Kegelisahan tentang tema ini diaduknya dengan rasionalitas yang memungkinkan
memproduksi sintesis pemikiran, tentu saja, lewat pendekatan estetik. Dalam
penampakan visual karya-karya Made Toris relatif tidak terlalu “berteriak”
secara frontal, namun dengan modus penyampaian yang cukup kritis namun eufemistik
ala Timur dengan tetap konsisten menampilkan ironi yang dirasa efektif.
Maka berseraklah
idiom-idiom visual yang dipinjam untuk memberi penekanan pada “target ironi”
yang diinginkannya. Idiom tersebut relatif sudah populer dalam kerangka
pemahaman publik sehingga dimungkinkan gampang untuk diserap.
Idiom Visual
Pada belasan karya
Toris, nyaris semuanya “dikunci” dengan satu idiom visual penting yang muncul
pada tiap bentang kanvas, yakni citra tubuh perempuan tanpa busana dengan
gestur tubuh yang dinamis, terutama pada bagian tungkai. Di ujung bawah
tubuh-tubuh itu, di telapak kaki, sosok perempuan tersebut nyaris selalu
mengenakan sepatu hak tinggi (high heel).
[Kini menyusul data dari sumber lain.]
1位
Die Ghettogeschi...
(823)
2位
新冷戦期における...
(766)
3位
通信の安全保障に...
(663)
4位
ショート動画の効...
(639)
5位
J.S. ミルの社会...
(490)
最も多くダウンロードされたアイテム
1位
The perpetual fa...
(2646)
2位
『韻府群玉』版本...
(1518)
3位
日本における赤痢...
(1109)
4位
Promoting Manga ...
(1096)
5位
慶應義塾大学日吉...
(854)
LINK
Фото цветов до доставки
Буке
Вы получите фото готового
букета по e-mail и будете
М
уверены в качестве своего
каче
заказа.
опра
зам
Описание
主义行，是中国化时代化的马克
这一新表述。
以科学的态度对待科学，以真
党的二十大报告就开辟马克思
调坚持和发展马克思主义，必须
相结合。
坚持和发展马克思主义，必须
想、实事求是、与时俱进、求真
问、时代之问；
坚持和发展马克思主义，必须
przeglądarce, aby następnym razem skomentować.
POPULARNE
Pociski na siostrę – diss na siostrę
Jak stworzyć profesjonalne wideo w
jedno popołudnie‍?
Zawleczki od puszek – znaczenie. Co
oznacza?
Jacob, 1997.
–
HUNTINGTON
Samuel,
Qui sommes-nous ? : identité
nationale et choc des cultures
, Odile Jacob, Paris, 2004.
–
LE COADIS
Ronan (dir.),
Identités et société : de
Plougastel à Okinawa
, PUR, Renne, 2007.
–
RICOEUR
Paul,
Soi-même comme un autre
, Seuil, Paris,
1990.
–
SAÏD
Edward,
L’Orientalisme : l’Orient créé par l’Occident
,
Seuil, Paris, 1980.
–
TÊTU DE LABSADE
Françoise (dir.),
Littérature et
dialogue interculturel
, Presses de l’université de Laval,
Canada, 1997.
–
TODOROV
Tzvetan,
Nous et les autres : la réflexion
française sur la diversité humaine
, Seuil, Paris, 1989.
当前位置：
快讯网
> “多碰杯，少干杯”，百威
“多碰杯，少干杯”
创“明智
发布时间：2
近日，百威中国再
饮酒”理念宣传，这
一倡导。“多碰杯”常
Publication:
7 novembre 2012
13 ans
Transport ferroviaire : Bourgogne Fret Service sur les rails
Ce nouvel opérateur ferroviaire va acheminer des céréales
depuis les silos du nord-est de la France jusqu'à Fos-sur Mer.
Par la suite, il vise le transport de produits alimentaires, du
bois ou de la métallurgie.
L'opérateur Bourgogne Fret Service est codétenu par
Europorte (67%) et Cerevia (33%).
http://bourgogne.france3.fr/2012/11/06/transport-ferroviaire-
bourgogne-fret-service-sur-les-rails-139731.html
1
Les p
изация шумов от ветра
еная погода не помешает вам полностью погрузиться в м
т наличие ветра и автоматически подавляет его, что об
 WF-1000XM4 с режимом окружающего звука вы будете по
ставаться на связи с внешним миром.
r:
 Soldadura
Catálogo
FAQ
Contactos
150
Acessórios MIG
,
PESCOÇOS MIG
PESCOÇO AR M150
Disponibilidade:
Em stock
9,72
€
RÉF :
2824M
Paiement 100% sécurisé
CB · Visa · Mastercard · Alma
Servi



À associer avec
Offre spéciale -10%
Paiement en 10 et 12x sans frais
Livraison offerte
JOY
Satu-dua ujung bawah tungkai itu mengenakan sepatu boot yang masih tetap memperlihatkan sisi keperempuanan sang
pemakainya. Sementara pada bagian kepala, sebagian besar divisualisasikan samar
atau teraduk dengan cecitraan lain seperti pusaran angin yang terbentuk dari
beragam warna. Atau pemunculan citra kepala satwa, terutama harimau, yang
relatif cukup dominan. Sementara pada beberapa karya lain dikemukakan juga
citra-citra simbolik yang menunjukkan benda-benda konsumsi perempuan seperti
parfum, lipstik, juga sepatu high heel mewah.
Karya-karya Toris ini,
yang bisa saya tangkap, seperti hendak mengemukakan dua hal penting, yakni: pertama, Toris mencoba mempertontonkan
upaya perempuan untuk mereduksi praktik dominasi laki-laki terhadap perempuan
dengan menjadikan sosok perempuan tampil sebagai subyek. Kedua, berseberangan dengan hal pertama, upaya perempuan untuk meraih
kesetaraan gender berikut hak-haknya tidak sedikit didasari oleh hal-hal yang ironis,
seperti mengeksploitasi tubuh sebagai sebuah kekuatan dan dijadikan sebagai
sumber praktik kuasa.
Hal yang berkait
dengan poin pertama, Toris mengeksekusi hampir semua karyanya dengan
menampilkan citra tubuh-tubuh perempuan. Dan simbol-simbol kekuatan dimunculkan
sebagai “aksesoris pendukung” dengan menjumput citra kepala harimau, kepala
banteng atau kepala kijang yang diletakkan pada bagian kepala dari citra tubuh
perempuan. Seolah Toris ingin membilang bahwa sekuat inilah hasrat (passion) tersembunyi yang niscaya
menempel pada diri perempuan. Lihat misalnya pada karya-karya: Hidden Power of Woman, Instinct, Mind
Conqueror, Nightmare, Psycho Intimidation, juga Role Play.
Sementara pada poin
kedua, hal yang berbau kontradiktif diketengahkan oleh Toris sebagai bagian
yang melekat dari isu praktik kuasa tersebut. Di tengah kepungan dominasi budaya
patriarkhi, semangat perempuan untuk memperjuangkan kesetaraan gender banyak dilakukan.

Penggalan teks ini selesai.